* [EXERCISE OBJECTIVE]: Pull out each line of the data that includes the word "Profile".

* [PROVIDED RECORDS]:
__________
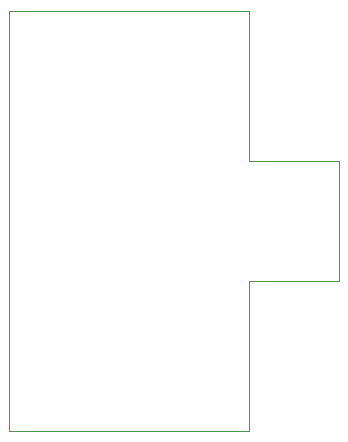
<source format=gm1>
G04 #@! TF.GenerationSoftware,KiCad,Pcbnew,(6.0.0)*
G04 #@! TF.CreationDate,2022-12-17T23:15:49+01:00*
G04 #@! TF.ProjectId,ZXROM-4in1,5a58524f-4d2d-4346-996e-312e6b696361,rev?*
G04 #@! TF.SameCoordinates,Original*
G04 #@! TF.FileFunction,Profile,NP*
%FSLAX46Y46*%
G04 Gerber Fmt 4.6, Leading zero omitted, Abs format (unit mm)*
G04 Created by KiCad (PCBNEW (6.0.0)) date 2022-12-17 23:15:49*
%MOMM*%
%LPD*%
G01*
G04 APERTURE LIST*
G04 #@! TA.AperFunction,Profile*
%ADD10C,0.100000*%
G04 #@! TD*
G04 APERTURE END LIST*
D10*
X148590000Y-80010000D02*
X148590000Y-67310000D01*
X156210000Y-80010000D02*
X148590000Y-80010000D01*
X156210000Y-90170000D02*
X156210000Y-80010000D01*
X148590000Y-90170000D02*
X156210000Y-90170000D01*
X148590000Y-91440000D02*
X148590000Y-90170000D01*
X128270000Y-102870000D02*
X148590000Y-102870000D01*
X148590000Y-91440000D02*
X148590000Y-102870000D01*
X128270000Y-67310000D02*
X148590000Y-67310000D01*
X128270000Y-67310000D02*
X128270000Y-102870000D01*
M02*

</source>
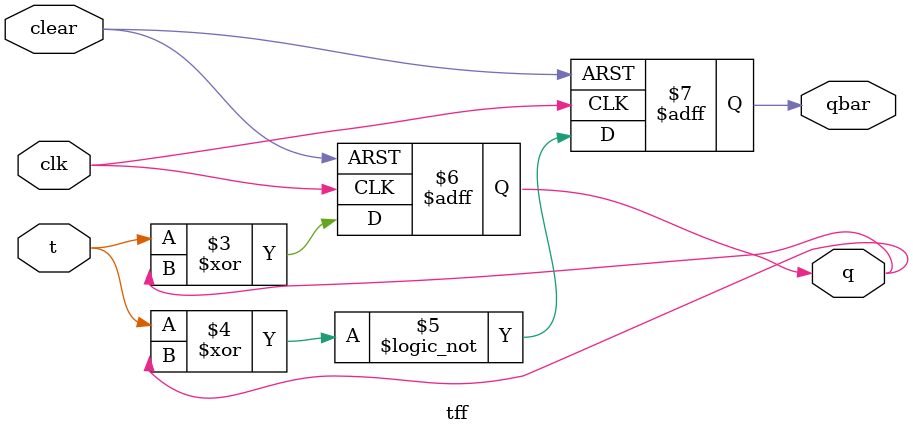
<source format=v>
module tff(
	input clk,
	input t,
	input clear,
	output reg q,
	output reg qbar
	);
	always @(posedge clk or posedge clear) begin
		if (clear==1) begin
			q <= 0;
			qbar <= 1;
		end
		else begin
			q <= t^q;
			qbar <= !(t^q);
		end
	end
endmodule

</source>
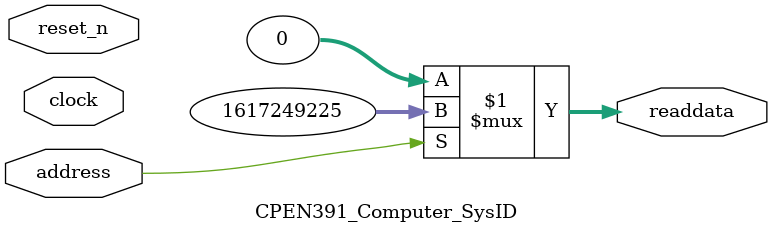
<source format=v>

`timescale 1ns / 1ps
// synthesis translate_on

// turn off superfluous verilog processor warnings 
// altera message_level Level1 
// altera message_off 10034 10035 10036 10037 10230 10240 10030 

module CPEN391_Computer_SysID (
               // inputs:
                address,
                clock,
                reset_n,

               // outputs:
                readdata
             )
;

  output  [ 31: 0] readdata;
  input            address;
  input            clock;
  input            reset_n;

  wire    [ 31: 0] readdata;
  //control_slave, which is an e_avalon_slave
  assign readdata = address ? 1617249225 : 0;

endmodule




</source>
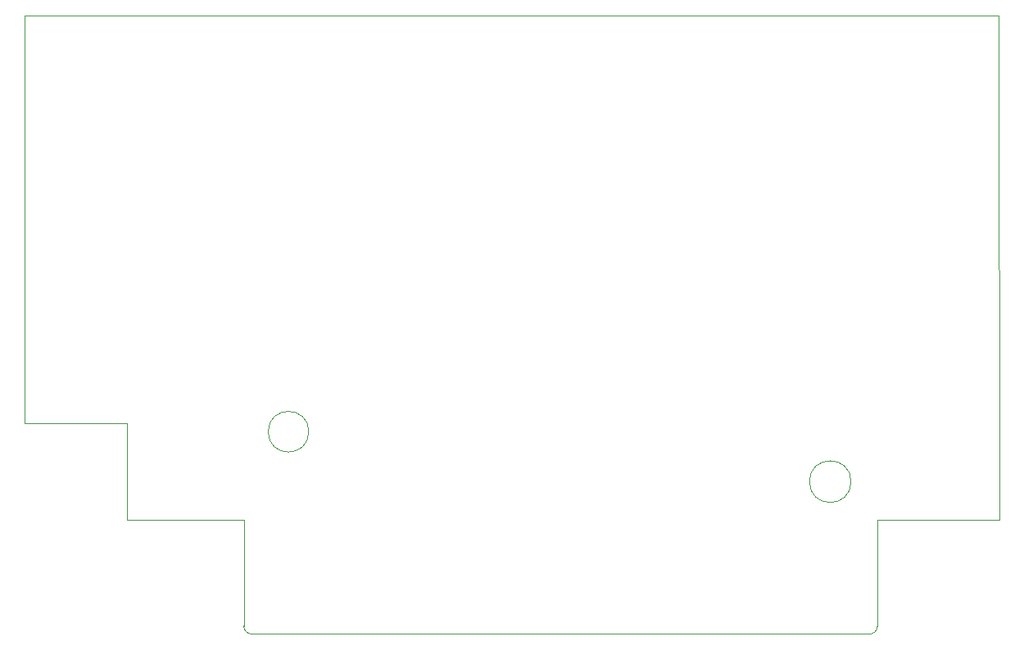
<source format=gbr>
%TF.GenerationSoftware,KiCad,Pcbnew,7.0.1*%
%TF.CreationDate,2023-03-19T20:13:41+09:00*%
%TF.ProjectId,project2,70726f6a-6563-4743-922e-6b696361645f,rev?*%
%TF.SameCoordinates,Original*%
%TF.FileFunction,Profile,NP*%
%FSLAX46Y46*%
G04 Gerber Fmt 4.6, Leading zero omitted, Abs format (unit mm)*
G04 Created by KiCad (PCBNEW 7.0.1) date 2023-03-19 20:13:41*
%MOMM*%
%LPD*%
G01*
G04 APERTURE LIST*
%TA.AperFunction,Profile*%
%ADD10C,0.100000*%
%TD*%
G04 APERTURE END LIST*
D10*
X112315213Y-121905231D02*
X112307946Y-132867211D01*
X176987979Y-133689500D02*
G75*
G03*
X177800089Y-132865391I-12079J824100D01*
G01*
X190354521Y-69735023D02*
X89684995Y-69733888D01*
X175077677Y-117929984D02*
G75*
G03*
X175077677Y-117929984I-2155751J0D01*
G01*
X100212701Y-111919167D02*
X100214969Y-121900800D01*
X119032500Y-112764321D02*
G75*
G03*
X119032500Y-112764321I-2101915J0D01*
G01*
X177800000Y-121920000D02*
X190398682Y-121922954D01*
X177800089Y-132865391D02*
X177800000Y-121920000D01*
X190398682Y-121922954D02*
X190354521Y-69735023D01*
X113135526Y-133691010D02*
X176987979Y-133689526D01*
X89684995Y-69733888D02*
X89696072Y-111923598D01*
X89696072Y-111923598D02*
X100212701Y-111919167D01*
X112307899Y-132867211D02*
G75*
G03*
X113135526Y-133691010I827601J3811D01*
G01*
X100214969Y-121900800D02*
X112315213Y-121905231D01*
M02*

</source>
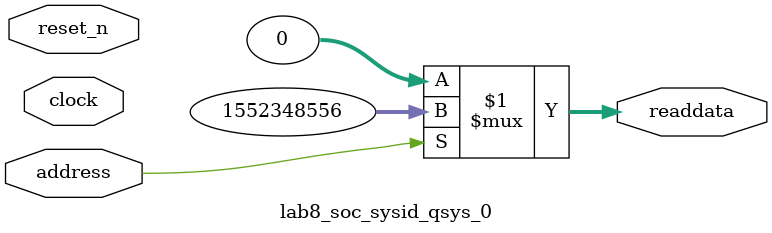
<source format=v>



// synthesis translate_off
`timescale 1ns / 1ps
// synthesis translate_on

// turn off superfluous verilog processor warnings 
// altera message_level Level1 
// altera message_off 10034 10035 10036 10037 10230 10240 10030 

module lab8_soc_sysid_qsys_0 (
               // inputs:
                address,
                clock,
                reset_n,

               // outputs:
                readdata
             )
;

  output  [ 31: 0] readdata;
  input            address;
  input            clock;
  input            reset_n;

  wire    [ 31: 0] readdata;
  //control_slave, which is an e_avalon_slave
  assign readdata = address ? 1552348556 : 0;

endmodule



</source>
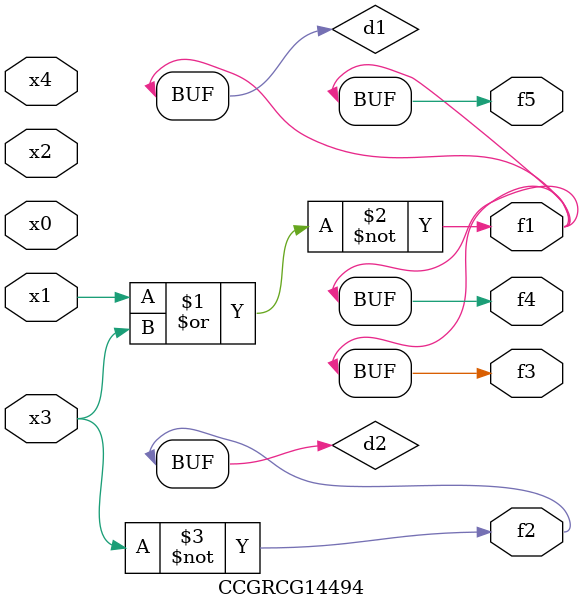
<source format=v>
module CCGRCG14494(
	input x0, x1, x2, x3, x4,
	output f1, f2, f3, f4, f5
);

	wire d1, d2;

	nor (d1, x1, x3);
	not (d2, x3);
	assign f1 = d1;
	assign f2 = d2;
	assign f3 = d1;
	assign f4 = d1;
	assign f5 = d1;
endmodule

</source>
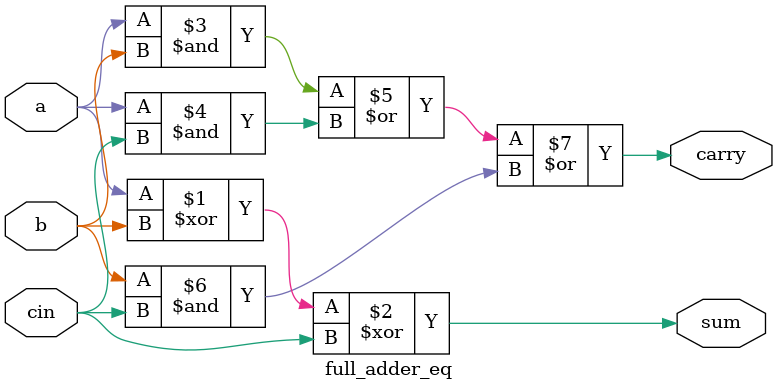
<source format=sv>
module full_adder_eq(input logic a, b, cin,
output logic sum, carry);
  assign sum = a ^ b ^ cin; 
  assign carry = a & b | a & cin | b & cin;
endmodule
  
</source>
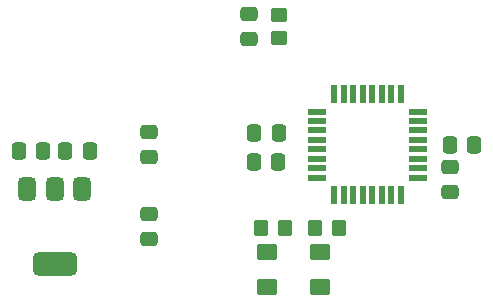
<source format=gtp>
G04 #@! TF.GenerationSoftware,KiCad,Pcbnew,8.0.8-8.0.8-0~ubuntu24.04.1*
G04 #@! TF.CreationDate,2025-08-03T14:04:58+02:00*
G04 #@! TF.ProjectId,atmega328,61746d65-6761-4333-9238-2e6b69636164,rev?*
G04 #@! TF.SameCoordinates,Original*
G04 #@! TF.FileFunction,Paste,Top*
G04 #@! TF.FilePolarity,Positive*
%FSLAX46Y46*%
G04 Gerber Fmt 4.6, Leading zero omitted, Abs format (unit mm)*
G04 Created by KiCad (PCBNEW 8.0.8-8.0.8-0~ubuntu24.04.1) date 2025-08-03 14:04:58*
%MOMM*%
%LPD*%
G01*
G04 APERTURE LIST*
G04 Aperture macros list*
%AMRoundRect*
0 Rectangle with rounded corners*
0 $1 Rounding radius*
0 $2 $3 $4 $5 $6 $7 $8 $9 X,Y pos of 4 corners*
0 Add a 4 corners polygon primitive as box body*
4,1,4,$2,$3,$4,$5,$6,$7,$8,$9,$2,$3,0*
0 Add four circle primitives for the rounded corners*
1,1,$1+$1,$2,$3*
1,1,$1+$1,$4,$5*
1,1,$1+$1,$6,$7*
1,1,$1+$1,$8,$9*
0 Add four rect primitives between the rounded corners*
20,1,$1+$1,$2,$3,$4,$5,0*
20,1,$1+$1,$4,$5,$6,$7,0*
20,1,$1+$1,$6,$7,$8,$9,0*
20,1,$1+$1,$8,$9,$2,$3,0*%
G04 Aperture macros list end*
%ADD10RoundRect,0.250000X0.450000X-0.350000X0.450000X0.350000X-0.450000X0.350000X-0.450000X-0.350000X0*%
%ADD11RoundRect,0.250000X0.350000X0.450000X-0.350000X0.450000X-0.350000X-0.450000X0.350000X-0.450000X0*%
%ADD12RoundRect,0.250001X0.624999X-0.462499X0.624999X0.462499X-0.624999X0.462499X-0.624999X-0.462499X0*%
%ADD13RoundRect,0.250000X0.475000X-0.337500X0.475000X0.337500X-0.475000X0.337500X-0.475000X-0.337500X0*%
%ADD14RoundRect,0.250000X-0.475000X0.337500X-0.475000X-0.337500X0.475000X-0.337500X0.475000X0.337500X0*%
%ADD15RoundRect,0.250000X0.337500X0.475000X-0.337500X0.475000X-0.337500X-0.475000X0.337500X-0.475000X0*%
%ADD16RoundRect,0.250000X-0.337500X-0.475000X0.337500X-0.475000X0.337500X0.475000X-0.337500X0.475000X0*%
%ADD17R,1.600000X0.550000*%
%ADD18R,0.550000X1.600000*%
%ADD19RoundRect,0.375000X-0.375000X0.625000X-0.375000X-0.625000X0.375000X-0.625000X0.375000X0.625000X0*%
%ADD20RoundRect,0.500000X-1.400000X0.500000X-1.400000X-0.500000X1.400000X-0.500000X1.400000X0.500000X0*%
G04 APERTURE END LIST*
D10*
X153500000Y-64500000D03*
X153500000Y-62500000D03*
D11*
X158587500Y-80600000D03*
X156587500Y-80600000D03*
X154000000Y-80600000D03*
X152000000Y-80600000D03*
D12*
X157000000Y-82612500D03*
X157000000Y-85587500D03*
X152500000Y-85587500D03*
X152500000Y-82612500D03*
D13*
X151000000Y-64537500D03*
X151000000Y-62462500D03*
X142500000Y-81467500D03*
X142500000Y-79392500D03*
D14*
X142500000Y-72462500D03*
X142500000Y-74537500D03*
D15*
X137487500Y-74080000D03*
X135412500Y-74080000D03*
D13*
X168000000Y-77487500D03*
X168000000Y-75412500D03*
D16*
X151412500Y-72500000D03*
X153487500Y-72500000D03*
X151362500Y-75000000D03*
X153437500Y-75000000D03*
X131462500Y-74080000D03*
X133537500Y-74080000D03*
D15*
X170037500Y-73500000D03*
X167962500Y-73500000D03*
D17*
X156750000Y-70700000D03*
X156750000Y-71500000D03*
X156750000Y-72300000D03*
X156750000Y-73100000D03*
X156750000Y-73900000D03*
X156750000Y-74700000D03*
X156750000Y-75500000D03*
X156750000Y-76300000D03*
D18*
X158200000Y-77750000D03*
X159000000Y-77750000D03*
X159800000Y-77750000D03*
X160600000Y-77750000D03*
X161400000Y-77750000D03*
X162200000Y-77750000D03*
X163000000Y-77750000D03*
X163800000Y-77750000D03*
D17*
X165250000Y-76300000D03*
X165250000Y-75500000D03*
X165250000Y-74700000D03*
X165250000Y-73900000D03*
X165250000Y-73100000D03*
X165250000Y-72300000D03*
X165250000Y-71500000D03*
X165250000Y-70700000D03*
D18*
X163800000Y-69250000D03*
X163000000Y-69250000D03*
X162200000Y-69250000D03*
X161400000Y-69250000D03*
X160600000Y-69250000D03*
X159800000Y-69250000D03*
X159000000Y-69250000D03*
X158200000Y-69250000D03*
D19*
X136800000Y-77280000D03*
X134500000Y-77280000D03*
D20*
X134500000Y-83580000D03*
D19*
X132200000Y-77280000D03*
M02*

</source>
__________
* [WORKED SOLUTION]:
G04 #@! TF.FileFunction,Profile,NP*
G04 #@! TA.AperFunction,Profile*
%TF.FileFunction,Profile,NP*%
%TA.AperFunction,Profile*%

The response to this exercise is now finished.